Dane and I were lying in bed together one night and he said to me, “Chris, do you want this Total War: Warhammer II code for review? You like board games, right? It’s basically like a board game.”

“Sure,” I replied, with the blissful ignorance of a man unaware he just became the protagonist in his own Blair Witch mockumentary. “That sounds fun.”

It wasn’t.

I’ll be honest, I’ve been out of the game for a while. My aging gaming laptop had reached “Counter-Strike and Dota 2 only” status, and I hadn’t been hands-on with a meaty PC title in quite some time.

Luckily I got #blessed on my birthday with a sweet new gaming rig, and an epic title of war and conquest seemed like just the thing to put it to the test. I’d never played a Total War game, but that hardly seemed an issue for a battle-hardened veteran such as myself.

It was.

About ten minutes into the tutorial, I began to realise that this game is practically an Excel spreadsheet with a pretty UI, but at this point my ego wouldn’t allow me to think this was a problem. Hell, I spend my weekends playing strategy board games with an average game length of six hours – I’m not about to be undone by the paltry proffering of a profit-driven publisher.

I was.

Like many foolish folks before me, I got impatient with the tutorial and skipped it. “I’ll figure it out easily enough,” I thought to myself with the misplaced confidence of a man assembling flat-pack furniture.

The problem wasn’t necessarily that I didn’t know what to do, it was more that I didn’t really know how to do anything. There were so many options and buttons and commands and no combination of them seemed to actually make anything happen. Eventually I managed to start a fight with someone, hit the “auto-resolve conflict” button and was soundly defeated.

I’d like to think that if I’d taken manual control of the conflict I would have outsmarted my opponent on the battlefield, but I also like to think that I could be a professional gamer if I worked hard, practiced every day and had actual talent, ability or drive.

And drink more Monster, probably.

With my army in pieces and still unsure of how to do pretty much anything other than get my ass kicked again, I went back to the tutorial.

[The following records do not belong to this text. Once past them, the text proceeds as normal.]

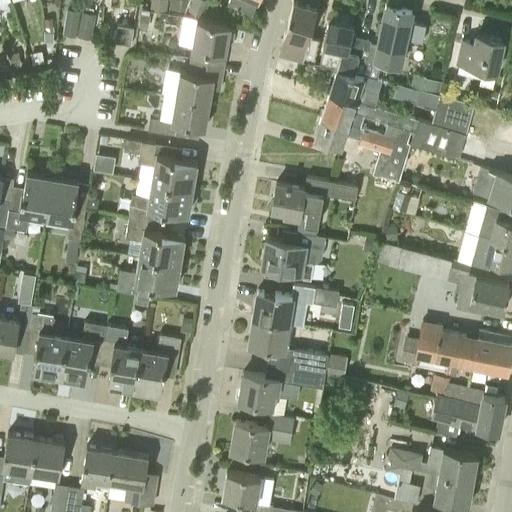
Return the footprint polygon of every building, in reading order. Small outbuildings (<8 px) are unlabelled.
[(167,0),(151,0),(150,9),(166,12),(167,0)] [(208,0),(192,0),(189,9),(204,15),(210,0),(208,0)] [(228,0),(228,2),(252,11),(256,0),(228,0)] [(309,34),(317,6),(296,0),(293,0),(284,33),(279,52),(303,59),(314,62),(314,63),(315,63),(320,38),(309,34)] [(378,77),(381,64),(382,58),(401,63),(406,38),(422,41),(426,23),(410,19),(412,7),(386,1),(380,31),(377,45),(370,44),(371,40),(351,35),(348,49),(342,48),(337,67),(378,77)] [(63,32),(77,35),(81,10),(67,8),(63,32)] [(78,34),(92,37),(96,12),(82,10),(78,34)] [(224,62),(231,22),(197,16),(191,56),(224,62)] [(327,65),(337,67),(342,48),(348,49),(351,35),(354,24),(329,19),(323,44),(324,44),(321,57),(329,59),(327,65)] [(121,26),(118,41),(131,44),(133,28),(121,26)] [(495,79),(504,39),(476,32),(474,41),(462,38),(457,61),(460,62),(458,71),(495,79)] [(224,62),(191,56),(188,70),(180,69),(176,94),(210,100),(212,86),(220,88),(224,62)] [(336,72),(329,90),(356,98),(377,104),(380,96),(376,95),(382,78),(378,77),(337,67),(337,69),(336,72)] [(436,107),(440,92),(421,87),(417,102),(436,107)] [(458,157),(458,156),(467,130),(432,120),(377,104),(356,98),(329,90),(322,113),(349,121),(410,141),(458,157)] [(474,102),(440,92),(436,107),(432,120),(467,130),(474,102)] [(205,126),(210,100),(176,94),(172,120),(150,116),(148,128),(175,133),(177,121),(205,126)] [(399,178),(410,141),(349,121),(322,113),(314,137),(341,145),(345,132),(360,137),(358,142),(380,148),(373,171),(399,178)] [(126,136),(124,148),(140,150),(138,160),(155,163),(152,179),(197,187),(197,186),(193,185),(197,160),(174,156),(175,155),(154,151),(156,141),(126,136)] [(511,202),(511,173),(481,163),(473,189),(496,196),(496,197),(511,202)] [(9,207),(6,224),(18,226),(27,228),(30,212),(46,215),(53,175),(49,174),(50,172),(48,171),(48,174),(27,171),(23,192),(22,192),(19,209),(9,207)] [(0,223),(6,224),(9,207),(10,199),(0,196),(0,188),(2,174),(0,174),(0,223)] [(307,174),(304,185),(290,183),(290,182),(286,181),(286,182),(276,180),(272,206),(286,209),(285,213),(299,216),(297,229),(298,229),(317,232),(318,223),(324,191),(356,197),(358,183),(307,174)] [(53,175),(46,215),(73,219),(76,201),(75,201),(78,179),(53,175)] [(133,192),(129,213),(164,219),(166,208),(188,212),(192,187),(197,188),(197,187),(152,179),(149,195),(133,192)] [(486,202),(478,232),(511,241),(511,219),(503,216),(505,208),(486,202)] [(164,219),(129,213),(125,235),(142,238),(140,254),(180,261),(184,235),(162,231),(164,219)] [(80,238),(83,225),(70,223),(68,235),(80,238)] [(322,256),(322,254),(326,234),(326,233),(317,232),(298,229),(296,241),(266,236),(261,263),(304,270),(306,259),(316,260),(322,256)] [(491,258),(511,263),(511,241),(478,232),(472,260),(471,260),(471,261),(489,266),(491,258)] [(397,264),(402,244),(386,240),(386,241),(382,240),(380,250),(379,250),(377,259),(397,264)] [(453,256),(428,250),(402,244),(397,264),(447,277),(449,268),(460,271),(456,288),(460,289),(456,304),(484,310),(485,305),(503,308),(509,282),(469,273),(469,271),(468,271),(471,261),(471,260),(453,256)] [(153,282),(176,286),(180,261),(140,254),(137,269),(120,267),(116,288),(131,291),(132,281),(153,284),(153,282)] [(18,300),(21,301),(30,302),(34,274),(22,272),(18,300)] [(313,300),(337,305),(339,288),(316,284),(313,300)] [(253,315),(288,321),(293,293),(275,290),(275,291),(258,288),(253,315)] [(29,329),(30,324),(32,310),(33,303),(30,302),(21,301),(19,317),(0,313),(0,347),(13,349),(17,327),(29,329)] [(58,378),(59,378),(66,333),(51,330),(54,313),(32,310),(30,324),(39,326),(36,346),(38,347),(34,369),(59,373),(58,378)] [(253,315),(249,342),(266,344),(266,346),(283,349),(288,321),(253,315)] [(60,373),(85,378),(88,360),(100,362),(107,322),(85,319),(82,335),(66,333),(59,378),(60,378),(60,373)] [(417,361),(418,354),(447,359),(446,368),(459,371),(461,361),(472,363),(477,335),(441,328),(442,323),(422,319),(419,336),(405,334),(401,358),(417,361)] [(111,364),(108,382),(133,386),(132,391),(133,391),(141,346),(126,343),(128,326),(107,322),(100,362),(111,364)] [(179,349),(181,335),(160,331),(157,348),(141,346),(133,391),(134,391),(135,386),(160,390),(164,368),(165,368),(169,348),(179,349)] [(472,363),(508,370),(511,351),(511,341),(477,335),(472,363)] [(294,362),(326,368),(329,351),(296,346),(294,362)] [(323,385),(326,368),(294,362),(291,379),(323,385)] [(270,411),(284,413),(288,391),(278,389),(280,376),(244,369),(239,398),(251,400),(250,407),(270,411)] [(430,393),(435,394),(446,397),(450,376),(435,373),(430,393)] [(481,404),(446,397),(435,394),(430,414),(498,429),(505,395),(483,392),(481,404)] [(235,417),(231,447),(245,449),(245,450),(264,453),(266,436),(279,438),(281,425),(292,427),(294,415),(284,413),(270,411),(268,423),(235,417)] [(5,465),(4,473),(3,477),(29,481),(31,469),(36,435),(32,435),(33,431),(25,430),(24,433),(8,431),(2,464),(5,465)] [(59,473),(65,440),(36,435),(31,469),(59,473)] [(82,473),(111,478),(116,448),(87,443),(82,473)] [(439,472),(473,478),(477,453),(443,446),(443,448),(432,445),(428,464),(418,463),(420,451),(391,446),(387,467),(400,471),(401,465),(439,471),(439,472)] [(116,448),(111,478),(128,481),(125,498),(153,502),(156,479),(145,478),(148,453),(116,448)] [(222,495),(256,501),(261,502),(259,511),(301,511),(302,509),(270,503),(274,478),(227,469),(222,495)] [(434,497),(468,503),(473,478),(439,472),(434,497)] [(395,496),(413,500),(416,501),(420,483),(399,479),(395,496)] [(63,511),(68,483),(55,481),(49,511),(63,511)] [(68,483),(63,511),(79,511),(84,486),(68,483)] [(409,511),(410,511),(413,500),(395,496),(376,491),(371,511),(376,511),(385,511),(387,506),(409,511)]
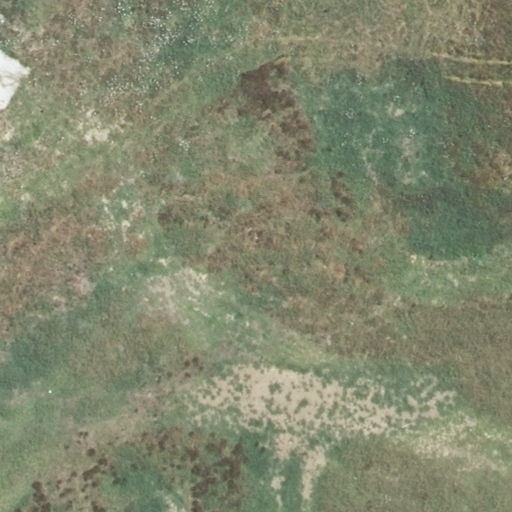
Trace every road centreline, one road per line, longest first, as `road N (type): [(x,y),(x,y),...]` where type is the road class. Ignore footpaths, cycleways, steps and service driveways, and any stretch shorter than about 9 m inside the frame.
road 1 (residential): [(173,184),(402,80),(511,48)]
road 2 (residential): [(223,511),(173,184)]
road 3 (residential): [(0,295),(173,184)]
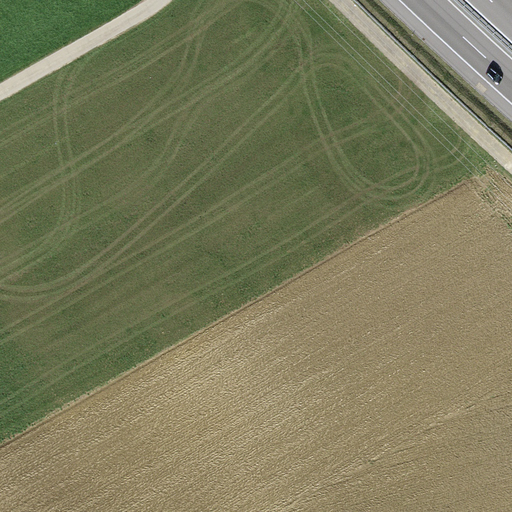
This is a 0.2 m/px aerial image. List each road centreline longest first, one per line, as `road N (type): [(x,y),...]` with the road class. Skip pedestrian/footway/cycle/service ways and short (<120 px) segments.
road 1 (track): [(511,161),(338,0)]
road 2 (track): [(165,0),(0,96)]
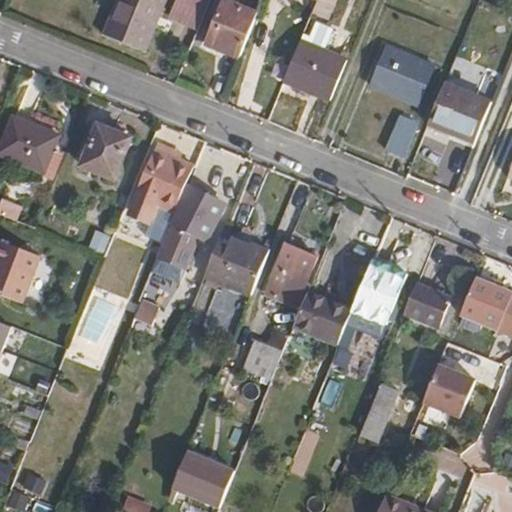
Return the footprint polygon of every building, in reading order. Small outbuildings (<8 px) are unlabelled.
[(116,0),(104,33),(144,49),(164,0),(116,0)] [(177,0),(171,17),(198,28),(208,0),(177,0)] [(221,55),(239,62),(257,18),(222,5),(207,42),(223,49),(221,55)] [(511,11),(484,7),(482,23),(511,28),(511,11)] [(302,40),(285,82),(331,100),(348,58),(302,40)] [(387,45),(371,86),(417,106),(434,64),(387,45)] [(445,86),(430,126),(475,145),(491,105),(445,86)] [(0,149),(0,155),(43,173),(52,152),(59,136),(30,124),(13,117),(0,149)] [(400,117),(386,151),(403,157),(417,124),(400,117)] [(31,119),(30,124),(59,136),(60,130),(31,119)] [(132,139),(100,127),(84,165),(116,178),(132,139)] [(158,143),(148,167),(187,183),(188,183),(195,165),(180,159),(173,156),(176,150),(158,143)] [(182,153),(176,150),(173,156),(180,159),(182,153)] [(43,173),(55,178),(63,157),(52,152),(43,173)] [(187,183),(148,167),(130,210),(152,220),(158,205),(175,213),(187,183)] [(189,184),(161,253),(189,267),(201,239),(209,243),(220,219),(212,215),(219,200),(219,199),(189,184)] [(227,204),(219,200),(212,215),(220,219),(227,204)] [(222,236),(205,278),(250,297),(267,255),(222,236)] [(0,242),(0,294),(22,303),(40,258),(0,242)] [(269,292),(300,305),(320,254),(289,242),(269,292)] [(123,296),(132,268),(119,264),(123,252),(115,249),(102,289),(123,296)] [(189,267),(161,253),(155,268),(183,282),(189,267)] [(356,305),(350,319),(383,333),(409,269),(376,256),(356,305)] [(511,291),(479,278),(464,314),(499,328),(511,297),(511,291)] [(407,310),(440,323),(451,295),(419,282),(407,310)] [(295,321),(333,336),(346,301),(309,286),(302,305),(295,321)] [(144,295),(136,314),(155,321),(162,301),(144,295)] [(333,336),(342,339),(350,319),(356,305),(346,301),(333,336)] [(407,310),(405,316),(438,330),(440,323),(407,310)] [(458,315),(455,325),(478,333),(481,322),(458,315)] [(0,323),(0,367),(15,328),(0,323)] [(246,370),(271,381),(285,346),(259,335),(246,370)] [(476,381),(439,365),(423,402),(461,418),(476,381)] [(286,375),(273,405),(294,413),(299,403),(304,404),(312,386),(286,375)] [(383,383),(363,435),(378,441),(400,390),(383,383)] [(27,450),(30,441),(15,435),(12,444),(27,450)] [(222,511),(238,472),(191,453),(175,492),(221,511),(222,511)] [(439,511),(387,492),(379,511),(439,511)]
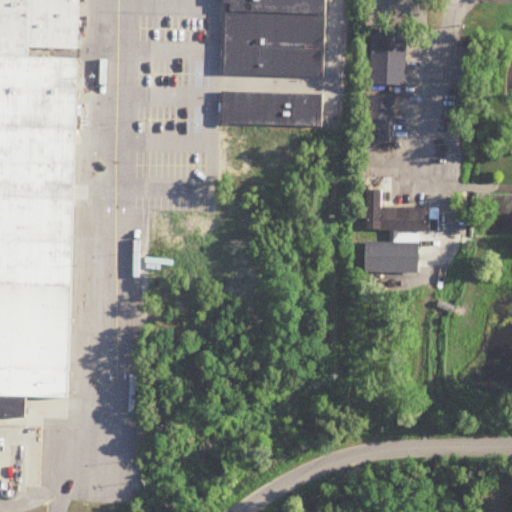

It was helpful in the same way having Stephen Fry recite you A Brief History of Time and then asking you to repair a space shuttle would be helpful.

There was so much front-loaded information that I struggled to remember everything, and to piece it together in a coherent manner would be akin to piecing together a plain white 5,000-piece puzzle, upside down, underwater.

Much like I did with Starships and Spreadsheets (or EVE Online as it’s known to muggles), I gave up. I have no doubt that with a bit more time and a little more reading, I could have solved this Rubik’s Cube of a game – or at least figured out how to make the sides turn.

But I didn’t really want to. I have little doubt that it’s probably an excellent game if you’re into that sort of thing, much like Hatoful Boyfriend is unparalleled in the “seducing filthy animals” genre. In the immortal words of Abraham Lincoln, it just wasn’t my jam, and my review would be about as useful to a potential buyer as my review of a tampon.

For those reading this who are actually into this sort of thing, let us all know if it’s any good in the comments so we can glean some actual value from this article. Please?